ATLANTA — The sequence happened so quickly, Colin Rea was left wondering if he should have stepped off the mound at some point for a reset to gather himself.

Austin Riley’s tying home run to open the fifth inning Tuesday night at Truist Park kick-started a four-run Atlanta Braves rally as the game got away from Rea in a span of only 11 pitches in the Chicago Cubs’ 5-2 loss.

Riley bested a sinker that Rea put up and in on the hands for the solo homer. It was a tip-the-cap kind of pitch; Rea put the ball where he wanted.

The Braves didn’t stop there, though. Dominic Smith followed with a first-pitch single off Rea, who recovered to force Ha-Seong Kim to pop up for the first out. The inning didn’t get any easier for Rea.

Cubs pitcher Colin Rea works in the first inning against the Braves on Tuesday, May 12, 2026, in Atlanta. (AP Photo/Mike Stewart)Cubs pitcher Colin Rea works in the first inning against the Braves on Tuesday, May 12, 2026, in Atlanta. (AP Photo/Mike Stewart)

In a battle against Mike Yastrzemski, he tried to put the lefty away with a full-count elevated fastball that was fouled off.

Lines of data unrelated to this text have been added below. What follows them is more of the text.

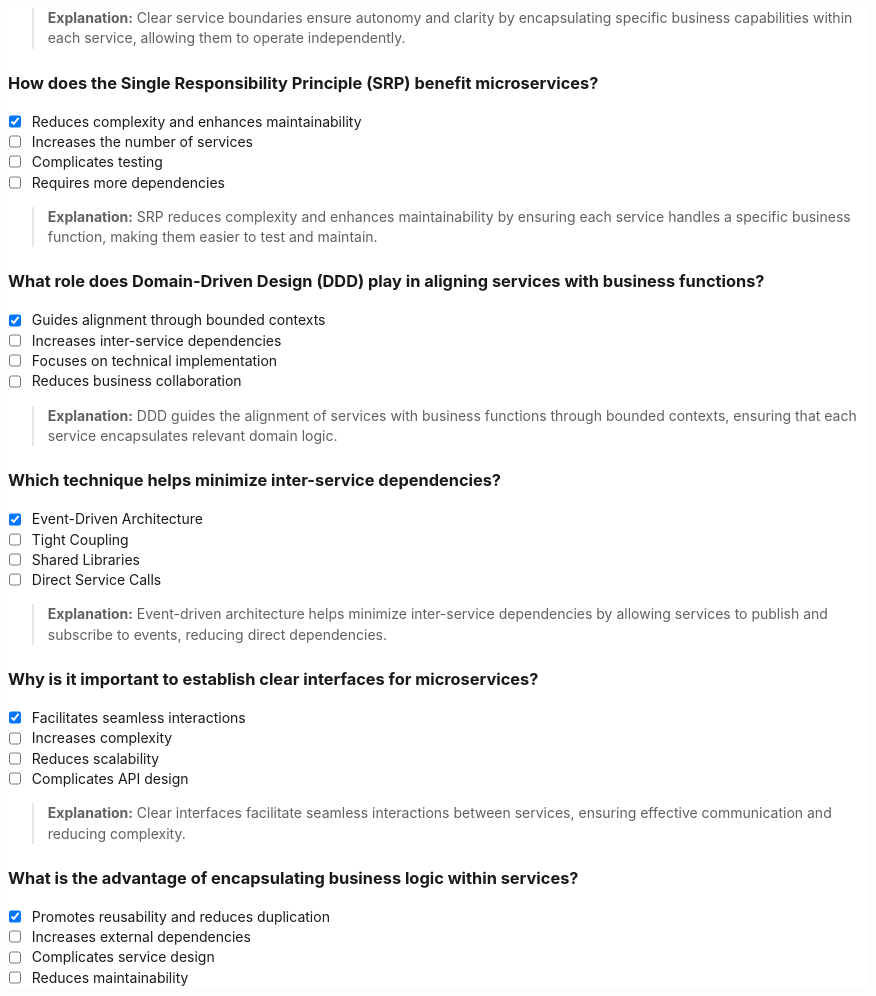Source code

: > **Explanation:** Clear service boundaries ensure autonomy and clarity by encapsulating specific business capabilities within each service, allowing them to operate independently.

### How does the Single Responsibility Principle (SRP) benefit microservices?

- [x] Reduces complexity and enhances maintainability
- [ ] Increases the number of services
- [ ] Complicates testing
- [ ] Requires more dependencies

> **Explanation:** SRP reduces complexity and enhances maintainability by ensuring each service handles a specific business function, making them easier to test and maintain.

### What role does Domain-Driven Design (DDD) play in aligning services with business functions?

- [x] Guides alignment through bounded contexts
- [ ] Increases inter-service dependencies
- [ ] Focuses on technical implementation
- [ ] Reduces business collaboration

> **Explanation:** DDD guides the alignment of services with business functions through bounded contexts, ensuring that each service encapsulates relevant domain logic.

### Which technique helps minimize inter-service dependencies?

- [x] Event-Driven Architecture
- [ ] Tight Coupling
- [ ] Shared Libraries
- [ ] Direct Service Calls

> **Explanation:** Event-driven architecture helps minimize inter-service dependencies by allowing services to publish and subscribe to events, reducing direct dependencies.

### Why is it important to establish clear interfaces for microservices?

- [x] Facilitates seamless interactions
- [ ] Increases complexity
- [ ] Reduces scalability
- [ ] Complicates API design

> **Explanation:** Clear interfaces facilitate seamless interactions between services, ensuring effective communication and reducing complexity.

### What is the advantage of encapsulating business logic within services?

- [x] Promotes reusability and reduces duplication
- [ ] Increases external dependencies
- [ ] Complicates service design
- [ ] Reduces maintainability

Rea went to his slider and uncorked a hanger over the plate that Yastrzemski hit for a no-doubt, two-run homer.

A Drake Baldwin double and an Ozzie Albies walk ended Rea’s night before he could get out of the fifth.

“I just felt like in that inning, we didn’t really get them off balance much,” Rea said. “They had some pretty comfortable swings.

“When they’re putting good swings on good pitches, sometimes it can make it tough to still trust it and still go after them. And sometimes you think you’ve got to make a better pitch, or like a perfect pitch, and you don’t necessarily have to do that. You just have to continue to execute.”

The Cubs didn’t provide much offensive support for Rea. They managed just one hit, a solo homer from Alex Bregman in the fourth.

That inning provided their greatest chance of blowing the game open with Braves right-hander Grant Holmes issuing three consecutive walks after the home run. Moisés Ballesteros’ 107.1 mph ball up the middle, the hardest-hit ball by a Cub on the night, was snagged by Kim for a forceout at second. A run scored on the play, but the Cubs managed only one baserunner the rest of the game.

The Braves bullpen combined to retire 14 consecutive batters to end the game.

“This is the best pitching staff in baseball right now, so we’ve got to capitalize on our opportunities,” manager Craig Counsell said. “I thought that was a pretty big play (on Ballesteros), a really hard ground ball up the middle, and they get an out on that play. If we can keep the momentum going in that inning, maybe we get the big inning that they got. But you’re not going to get a ton of chances against a real good pitching staff.”

Bregman’s homer, among strong at-bats by the third baseman all night, was the lone bright spot. The Cubs (27-15) have two runs and nine hits over their last three games, all losses, since their 10-game winning streak ended. The Cubs had six outs on balls hit with an exit velocity over 100 mph, including two by Bregman.

“It’s baseball. Show up tomorrow and hit it hard again,” Bregman said. “Because the likelihood is if you keep hitting the ball hard, you’re going to have success. So I feel like if we worry about that and not the process, it’s not good.”

The Cubs could use more consistent power production from Bregman, whose home run was his first since April 24. He has just four extra-base hits in his last 69 plate appearances.

Over the course of the seven-pitch at-bat against Holmes, Bregman kept focused on his body’s positioning.

“I’ve been kind of flying open,” he said, “so I was just thinking about staying close, then staying connected and being early and those kind of things — probably should have been a little bit more focused on the pitch and everything like that, but it was kind of a little internal, I guess.

“Just trying to take a good swing at a pitch to hit and end up squaring one up there. So hopefully, as those mechanics start trending in the right direction and cleaning up, it’s a lot more of an external thought.”